Truth was every movement—even talking—hurt. “Bed might be better,” I said when I couldn’t find a comfortable position on the sofa. “You don’t have to stick around,” I added when I realized she was following me.

“I’ll help you get settled, then I’ll go.”

Eberly sat on the edge of the bed when I lay on my stomach.

She pressed the cold pack against the left side of my head and draped the heating pad over my shoulders.

I felt her hands move to the back of my neck, then her thumbs press on either side of the base of my skull while her fingers fanned and rested gently above them.

“Gates of consciousness,” I whispered as I felt the tension in my neck and shoulders loosen from the pressure of her thumbs.

It was the first time in the last year, when migraines plagued me sometimes several times a week, that anyone had recognized my pain or attempted to help me with it.

More, I’d never permitted anyone to do so. “Thanks,” I murmured.

“Shh,” she soothed, and within seconds, I fell asleep.

I woke periodically when she’d shift position or switched out the cold packs.

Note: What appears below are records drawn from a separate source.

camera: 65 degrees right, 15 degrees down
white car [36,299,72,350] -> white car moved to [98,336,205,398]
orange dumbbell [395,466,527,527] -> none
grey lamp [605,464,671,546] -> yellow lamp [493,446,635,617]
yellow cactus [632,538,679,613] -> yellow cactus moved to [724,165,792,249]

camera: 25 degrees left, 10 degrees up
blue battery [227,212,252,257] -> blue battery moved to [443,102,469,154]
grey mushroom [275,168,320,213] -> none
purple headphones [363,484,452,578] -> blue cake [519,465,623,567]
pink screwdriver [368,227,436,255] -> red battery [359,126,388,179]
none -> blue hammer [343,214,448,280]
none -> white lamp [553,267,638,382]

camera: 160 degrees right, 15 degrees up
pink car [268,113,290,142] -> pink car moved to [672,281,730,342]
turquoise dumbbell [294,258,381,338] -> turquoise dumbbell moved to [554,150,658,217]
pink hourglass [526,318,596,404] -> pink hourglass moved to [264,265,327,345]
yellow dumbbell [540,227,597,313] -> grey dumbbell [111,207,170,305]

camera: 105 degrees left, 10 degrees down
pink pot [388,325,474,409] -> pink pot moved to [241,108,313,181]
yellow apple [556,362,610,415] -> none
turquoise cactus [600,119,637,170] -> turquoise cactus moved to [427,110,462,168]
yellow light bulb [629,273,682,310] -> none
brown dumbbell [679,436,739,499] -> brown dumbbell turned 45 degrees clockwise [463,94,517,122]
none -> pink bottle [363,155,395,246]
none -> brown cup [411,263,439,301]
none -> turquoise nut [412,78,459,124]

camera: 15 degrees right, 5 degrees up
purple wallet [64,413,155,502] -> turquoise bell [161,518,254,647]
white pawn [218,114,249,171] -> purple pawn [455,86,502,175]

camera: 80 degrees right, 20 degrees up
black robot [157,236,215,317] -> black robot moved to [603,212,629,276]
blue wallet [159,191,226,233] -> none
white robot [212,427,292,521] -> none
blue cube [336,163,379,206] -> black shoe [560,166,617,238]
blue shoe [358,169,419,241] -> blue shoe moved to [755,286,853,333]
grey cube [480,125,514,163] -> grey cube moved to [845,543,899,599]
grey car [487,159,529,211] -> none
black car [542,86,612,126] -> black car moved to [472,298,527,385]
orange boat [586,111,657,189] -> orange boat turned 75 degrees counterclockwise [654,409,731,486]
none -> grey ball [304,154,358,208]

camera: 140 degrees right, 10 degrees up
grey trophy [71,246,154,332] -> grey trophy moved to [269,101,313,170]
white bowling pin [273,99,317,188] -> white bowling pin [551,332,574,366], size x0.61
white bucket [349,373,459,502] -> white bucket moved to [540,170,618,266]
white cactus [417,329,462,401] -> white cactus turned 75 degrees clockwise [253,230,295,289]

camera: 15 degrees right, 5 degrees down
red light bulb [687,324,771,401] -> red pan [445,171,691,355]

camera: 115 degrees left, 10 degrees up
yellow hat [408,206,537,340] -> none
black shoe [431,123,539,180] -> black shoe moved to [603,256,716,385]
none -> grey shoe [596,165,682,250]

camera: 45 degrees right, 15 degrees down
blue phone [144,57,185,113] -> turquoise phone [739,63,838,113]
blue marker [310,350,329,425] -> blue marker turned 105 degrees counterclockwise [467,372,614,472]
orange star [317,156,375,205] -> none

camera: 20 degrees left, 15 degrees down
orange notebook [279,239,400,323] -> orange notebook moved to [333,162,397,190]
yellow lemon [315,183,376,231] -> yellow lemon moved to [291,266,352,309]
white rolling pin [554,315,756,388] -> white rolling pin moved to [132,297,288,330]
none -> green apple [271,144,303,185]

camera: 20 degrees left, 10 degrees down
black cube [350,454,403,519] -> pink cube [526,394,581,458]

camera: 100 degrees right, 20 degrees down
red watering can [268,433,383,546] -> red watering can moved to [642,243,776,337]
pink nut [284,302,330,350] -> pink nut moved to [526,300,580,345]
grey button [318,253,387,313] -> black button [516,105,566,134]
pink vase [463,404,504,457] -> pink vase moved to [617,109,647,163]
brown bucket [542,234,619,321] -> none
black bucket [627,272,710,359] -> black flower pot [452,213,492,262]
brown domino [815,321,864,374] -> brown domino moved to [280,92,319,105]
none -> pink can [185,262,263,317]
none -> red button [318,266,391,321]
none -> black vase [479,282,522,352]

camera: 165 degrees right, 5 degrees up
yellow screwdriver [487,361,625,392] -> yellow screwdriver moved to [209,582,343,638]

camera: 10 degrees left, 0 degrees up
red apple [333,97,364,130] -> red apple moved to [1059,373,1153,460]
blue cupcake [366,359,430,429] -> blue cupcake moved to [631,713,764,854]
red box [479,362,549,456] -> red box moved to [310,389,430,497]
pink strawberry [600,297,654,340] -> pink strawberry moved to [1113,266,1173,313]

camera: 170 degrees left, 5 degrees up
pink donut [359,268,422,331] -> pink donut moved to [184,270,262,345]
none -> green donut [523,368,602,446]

Each time, I wanted to tell her again that she could leave, but I couldn’t bring myself to. Her touch was a balm like none I’d ever known.

When I opened my eyes sometime in the middle of the night, the pain was gone but Eberly wasn’t.

Her right hand still rested on the base of my skull, but her left arm propped her head up, and she was sound asleep.

Rather than wake her, I let my gaze linger on her beautiful face.

This would be the single time I would allow the woman to be in my bed, and I wasn’t ready for it to end.

I rolled over when daylight streamed through the window. By then, Eberly was no longer beside me. No doubt she’d already gone home. I rubbed my neck where her hand had been, knowing her absence was for the best, but wishing it wasn’t.